Politics in America has long ranged from theater to theater of the absurd. The lines of what passes for "normal" though, have never been more blurred than they are now.
We routinely see people previously held in high regard go off the rails in inexplicable ways.
In July of 2016, James Comey held an unprecedented press conference during which he excoriated presidential candidate, Hillary Clinton while reporting that the FBI had concluded that she had committed no crime.
The FBI concludes thousands of investigations without fanfare. It is, in fact FBI policy not to comment on investigations ending in a declination to prosecute.
Comey did it again in October of 2016, notifying Congress that emails to Hillary Clinton were found on Anthony Weiner's laptop. Once again, no findings, no charges. Nothing except, perhaps, the final nail in Clinton's campaign coffin.
Nothing Comey has said since has brought clarity to these incomprehensible events. Paradoxically, it's impossible to think of Comey as other than a principled and patriotic, albeit misguided man.
Lindsey Graham (R-SC) has gone from "Donald Trump is a race baiting, xenophobic bigot" in 2015 to "He's not, in my view, a racist by any stretch of the imagination" in 2018.
Watching Graham is like watching a remake of Invasion of the Body Snatchers.
Robert Mueller is a noble and courageous patriot. It's counter intuitive to doubt his motives, but it's also difficult to characterize his actions in the framework of naivete.
He's been around the block too many times.
How could he have been blind to the danger posed when William Barr became America's chief law enforcement officer?
In June of 2018, William Barr sent an unsolicited 19-page memo to Deputy Attorney General Rod Rosenstein ripping into Robert Mueller and the investigation into Trump's all-too-cozy relationship with Russia.
Barr took aim at the improbability of charging a president with obstruction of justice. In no uncertain terms, Barr said that the President of the United States can not be accused of or charged with obstruction.
Most telling might have been Barr's attempt to discredit Mueller's theory of the way Trump obstructed justice without even knowing what Mueller might or might not have theorized.
Barr ripped apart the Mueller Report 9 months before he even saw it. Make no mistake, William Barr's concept of the Executive Branch puts the president above the law.
They say that "forewarned is forearmed," but Mueller doesn't seem to have taken the warning seriously.
As busy as Mueller was with his investigation, he must have had a few moments to view clips of Barr's confirmation hearings back in January.
If Barr's 19-page memo left any doubt as what he might do with the widely anticipated Mueller Report, his testimony before Congress should have removed those doubts.
Despite the fact that Barr lied, dissembled and obfuscated, he also telegraphed his intent to bury the report.
It may not have been clear, at that time, just how cleverly Barr would go about it, but there was no doubt that he was going to be Trump's Roy Cohn.

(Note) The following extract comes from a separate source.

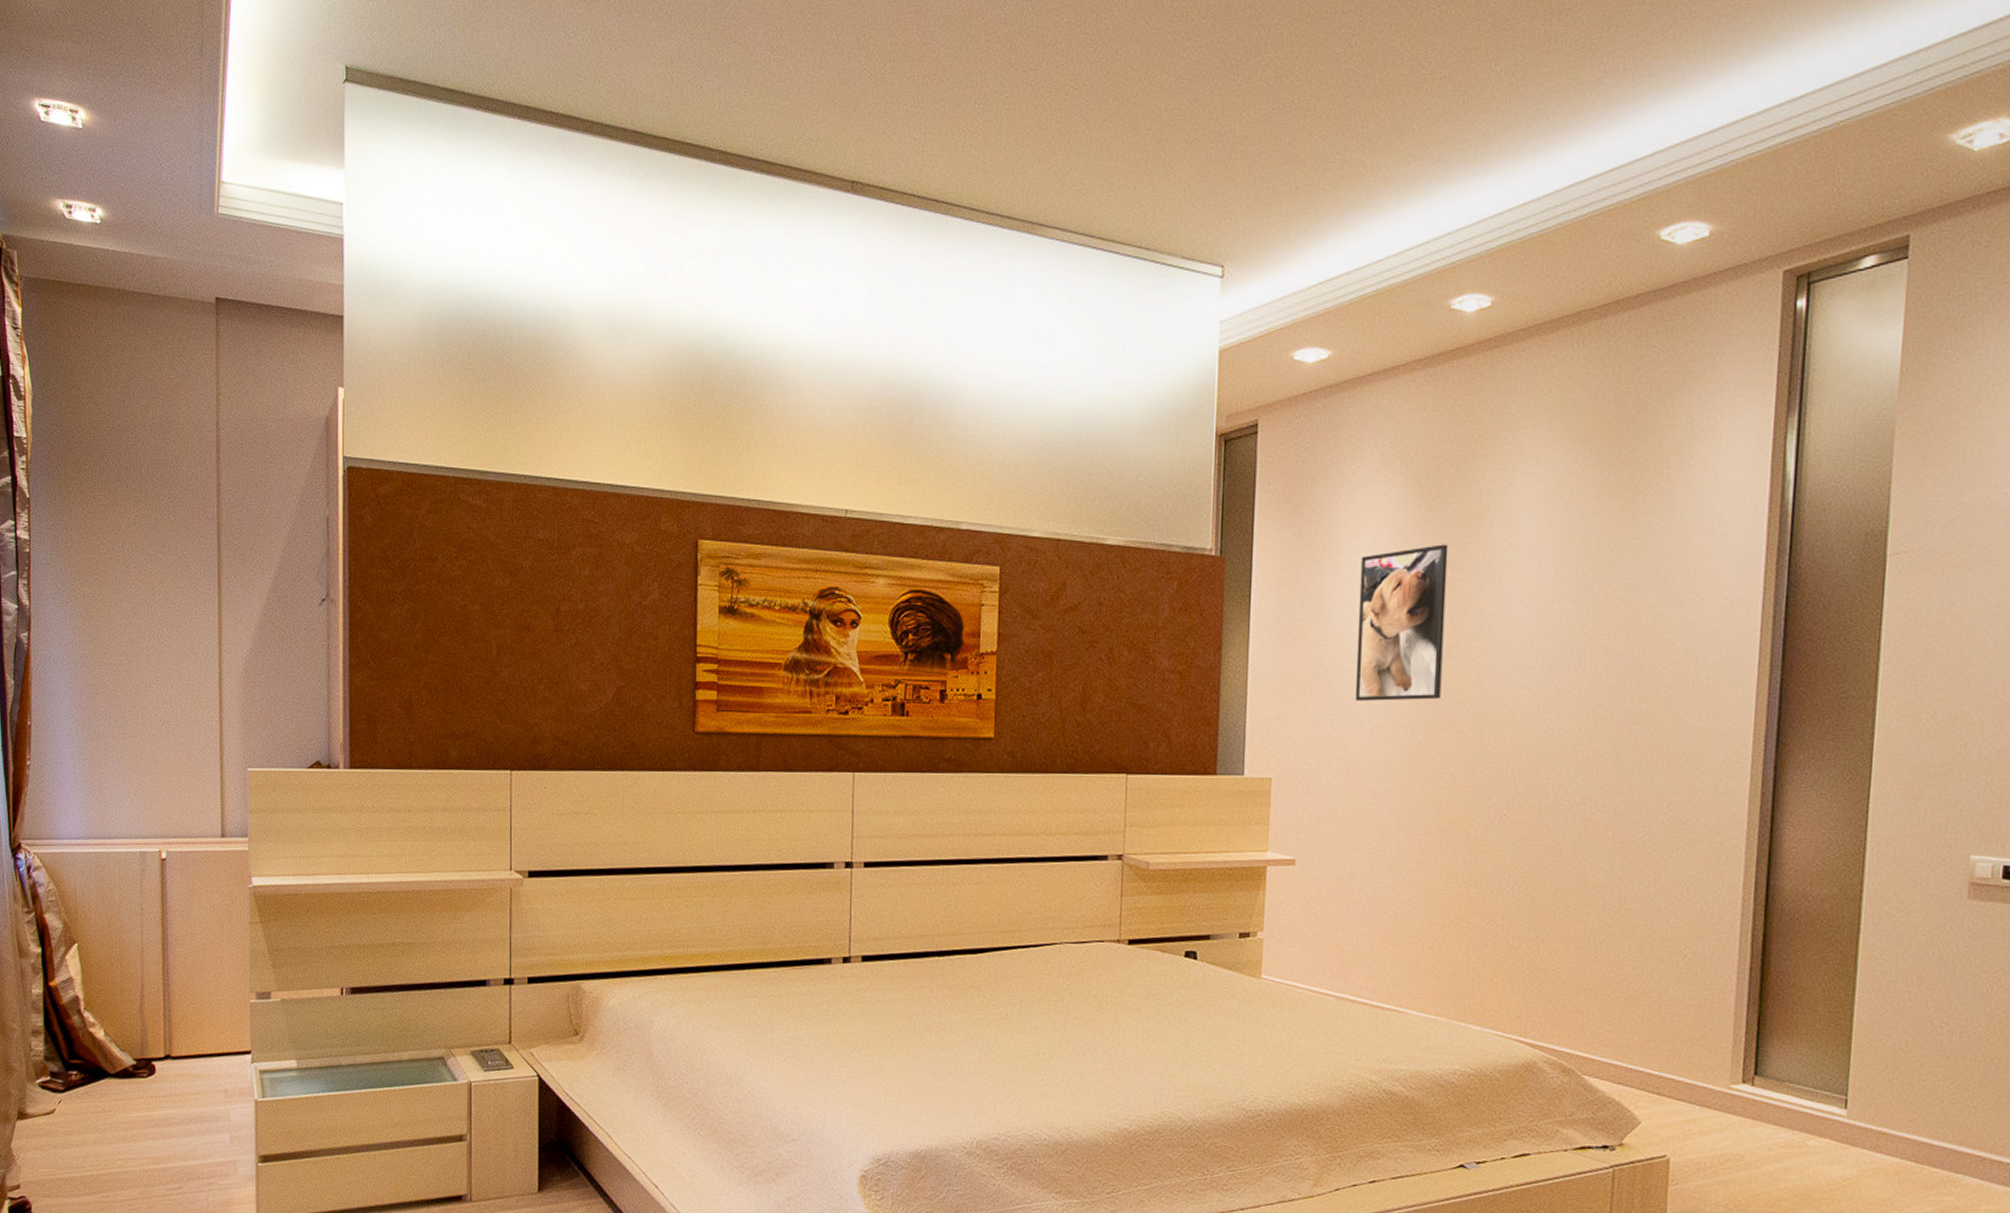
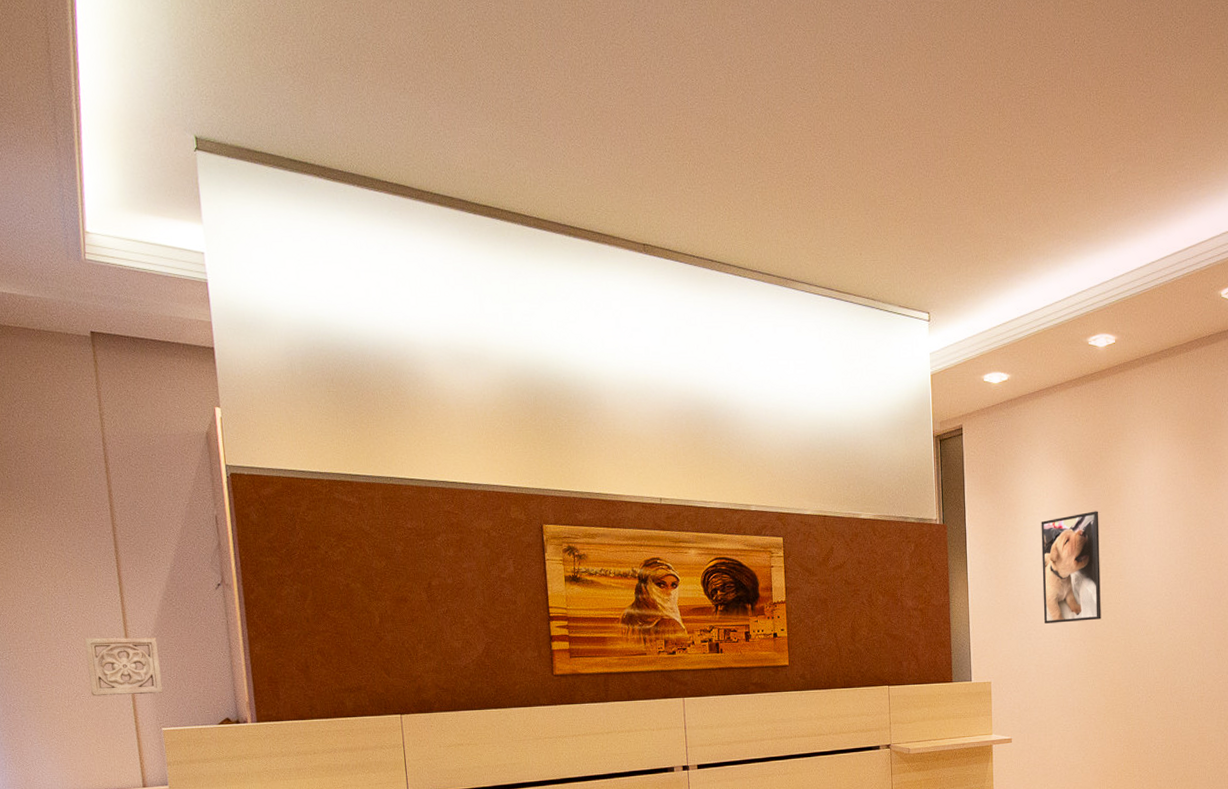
wall ornament: none [177,656,253,727] -> present [84,637,163,697]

From the time Mueller was hired as special counsel until Trump appointed Matt Whitaker as the Acting Attorney General in November of 2018, Deputy Attorney General Rod Rosenstein was his boss.
While Rosenstein's May 17, 2017 letter to Trump about James Comey still remains highly suspect, at least he made an effort to appear impartial.
I always thought Rosenstein was a sniveling worm, though, and his letter of resignation proves it.
Once Trump appointed Whitaker, however, it was plain as day that Mueller would be handing his report to a paper shredder. At that point, it was all about timing.
I remain suspicious that the report dropped into Barr's lap one month after his ascension to AG, you may disagree.
Robert Mueller is a straight shooter, courageous and a meticulous investigator. He was also damned stupid if he thought that William Barr would respect the fruits of his labor rather than hide it in darkness to wilt and die.
Barr might be Mueller's boss, but Mueller had a higher duty, to the Constitution, to the rule of law and to the nation he has served.
For $25 Million, Mueller should at least be able to conclude that Donald Trump is a jackass.